Here we go: according to a press release I just got, two more plaintiffs have filed "Happy Birthday" lawsuits—not meaning that they sued somebody on his or her birthday but they are jumping into the litigation over whether "Happy Birthday to You" is in the public domain. See "Happy Birthday to You, Happy Birthday to You, Here's a Copyright Lawsuit, Happy Birthday to You" (June 15, 2013).
Filmmaker Robert Siegel alleges that he had to pay $3,000 to use the song in a 2009 movie, and musician Rupa Marya says she had to pay for a license to use it in an upcoming live album by "Rupa & The April Fishes." Marya alleges in her complaint that the group recorded a version of "Happy Birthday to You" at a live show in San Francisco on April 27—her birthday—and then had to pay $455 to include the song on the album. Both lawsuits were apparently filed on June 19 in the Central District of California (Los Angeles).
Interestingly, Siegel and Marya are also represented (in part) by the same New York firm representing the plaintiff in the first case. That plaintiff was a New York corporation, "Good Morning to You Productions Corp.," likely incorporated by the filmmakers working on the documentary described in the earlier post. Siegel is also a resident of New York, and Marya lives in California. All three lawsuits make the same allegations, all assert federal and California law, and all seek to represent people in all 50 states who have had to pay the allegedly unlawful copyright fees.
You might be asking, or if not I'm suggesting that you do ask, why would the same firm file the same case on behalf of the same class three different times in two different places? Also, because the proposed class is nationwide, each of the individual plaintiffs is, technically speaking, already a member of the class suing in the other two cases. No class has actually been certified, of course, so right now these are just three individuals suing. But taking the class allegations literally, you could say that all three people are currently suing the same defendant in three different lawsuits.

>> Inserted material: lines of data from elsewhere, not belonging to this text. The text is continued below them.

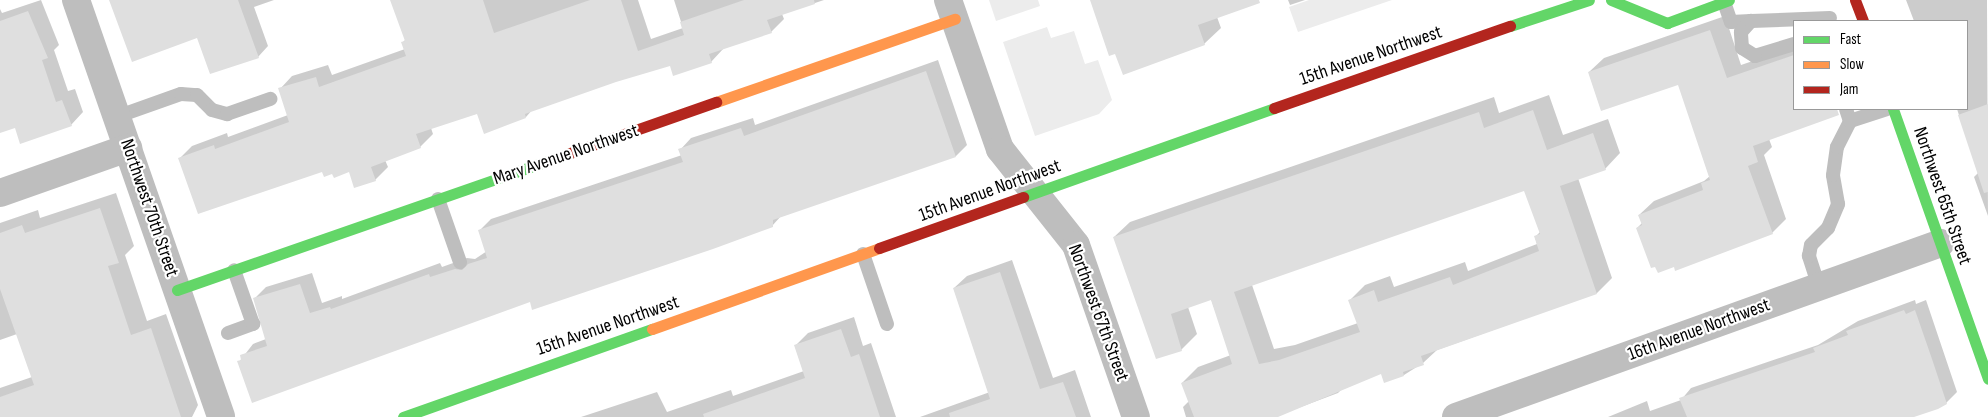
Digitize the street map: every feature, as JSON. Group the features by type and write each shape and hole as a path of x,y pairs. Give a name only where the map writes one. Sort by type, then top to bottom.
{"main road":[{"name":"15th Avenue Northwest","path":"403,417 1589,0"},
{"path":"1611,0 1667,23 1727,1"},
{"name":"Mary Avenue Northwest","path":"177,290 438,199 951,10"},
{"name":"Northwest 65th Street","path":"1893,110 1988,379"}],"street":[{"name":"Northwest 70th Street","path":"76,0 221,417"},
{"name":"Northwest 67th Street","path":"951,10 1000,149 1076,245 1136,417"},
{"path":"0,193 128,148"},
{"name":"16th Avenue Northwest","path":"1456,417 1941,243"}],"lane":[{"path":"1727,1 1732,22 1846,13"},
{"path":"1751,22 1740,32 1740,40 1748,53 1763,55 1793,44"},
{"path":"116,117 181,94 197,95 212,110 227,114 270,99"},
{"path":"1819,287 1808,256 1811,245 1828,228 1838,204 1833,175 1838,147 1848,115 1880,110"},
{"path":"438,199 460,262"},
{"path":"863,254 887,324"},
{"path":"228,333 253,324 234,270"}],"shaded area":[{"path":"989,0 1038,0 1040,6 996,21"},
{"path":"1309,0 1392,0 1298,32 1289,7"},
{"path":"1047,27 1051,38 1074,31 1085,64 1098,60 1112,100 1099,114 1035,136 1003,42"}],"building":[{"path":"109,0 238,0 259,58 210,74 197,38 132,62"},
{"path":"390,0 483,0 494,33 590,0 621,0 638,51 684,35 680,22 744,0 814,0 815,4 767,20 772,33 709,54 712,63 673,76 670,66 616,82 525,114 526,118 484,134 477,114 416,134 421,148 371,167 376,181 354,188 349,172 334,178 332,174 324,177 322,172 198,214 178,158 214,145 215,149 289,122 278,88 316,77 319,87 406,56 401,42 405,41"},
{"path":"1090,0 1259,0 1260,3 1198,25 1205,45 1123,75 1115,54 1109,56"},
{"path":"28,11 48,58 42,60 56,102 62,100 72,126 20,144 15,128 0,133 0,21"},
{"path":"1710,30 1727,78 1793,55 1793,110 1837,110 1839,115 1753,146 1758,162 1748,166 1773,234 1675,271 1674,267 1658,273 1655,267 1651,268 1636,228 1642,225 1638,215 1703,190 1701,183 1710,180 1678,85 1601,111 1588,72"},
{"path":"926,71 956,157 773,220 773,227 713,249 532,310 530,302 252,403 237,361 241,360 240,355 267,346 253,298 300,284 310,313 330,307 331,309 429,274 430,277 455,269 462,270 468,264 487,258 478,230 683,162 678,149 741,128 744,136"},
{"path":"1988,104 1988,192 1984,193 1958,115"},
{"path":"1533,110 1547,150 1593,133 1606,170 1560,186 1597,294 1421,356 1424,365 1403,372 1404,376 1384,383 1381,374 1278,417 1194,417 1181,383 1232,364 1211,300 1171,314 1182,351 1156,359 1113,237 1479,112 1484,128","holes":["1524,191 1540,234 1534,236 1539,251 1453,285 1450,277 1378,302 1374,290 1348,300 1360,332 1279,360 1259,364 1234,292"]},
{"path":"100,208 119,263 108,266 131,335 151,328 181,417 0,417 0,397 34,385 0,289 0,233 22,225 25,233"},
{"path":"1000,272 1040,389 1063,382 1076,417 950,417 949,413 990,399 953,288"},
{"path":"1904,310 1906,314 1915,310 1932,359 1947,404 1938,409 1914,417 1687,417 1679,398 1815,352 1813,348 1848,335 1846,331"},
{"path":"841,329 851,357 859,354 880,417 704,417 703,414 805,378 794,345"}],"traffic: fast":[{"path":"1510,26 1589,0"},
{"path":"1611,0 1667,23 1729,0"},
{"path":"1023,197 1274,108"},
{"path":"1893,110 1988,379"},
{"path":"177,290 570,153"},
{"path":"403,417 652,329"}],"traffic: slow":[{"path":"716,102 955,19"},
{"path":"652,329 879,248"}],"traffic: jam":[{"path":"1855,0 1863,20"},
{"path":"1274,108 1510,26"},
{"path":"570,153 716,102"},
{"path":"879,248 1023,197"}]}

The answer, as you might guess, or if not I'm suggesting that you do guess, is that there are other firms involved in the new cases. The New York firm is involved in all three, an Oakland firm is also involved in Marya's case, and a San Diego firm is also involved in Siegel's case (though he lives in New York). What's going on is probably that several firms have joined up for purposes of the "Happy Birthday" litigation, and for each to be in line for a cut of attorneys' fees, if any, each needs to be involved in a lawsuit. All the lawsuits (and there are likely more to come) could end up consolidated in a single court, which can result in some crowded courtrooms and occasionally some entertaining arguments over the splitting of fees.
To be clear, there is nothing unusual and nothing necessarily unethical about all this. Firms that represent plaintiffs are usually smaller than those on the defense side, and (sometimes) do not have the resources to litigate a big case individually. So sometimes what's happening is just a pooling of resources necessary to pursue claims that have merit. (Hey, it can happen.) As discussed in the earlier post, there seems to be a lot of support for the plaintiffs' position here. I do think there are times when these kinds of interlocking lawsuits, sometimes with interlocking and/or plaintiffs, are designed to make bogus litigation seem more serious, but I have no reason to think this is one of those times.
I'm really thinking of you, Mr. Guy Who Claimed He Was Fooled by "Crunch Berries" and Then Later Also by "Froot Loops," and other repeat plaintiffs like you. Our class-action system is not totally broken but unfortunately can encourage that kind of nonsense.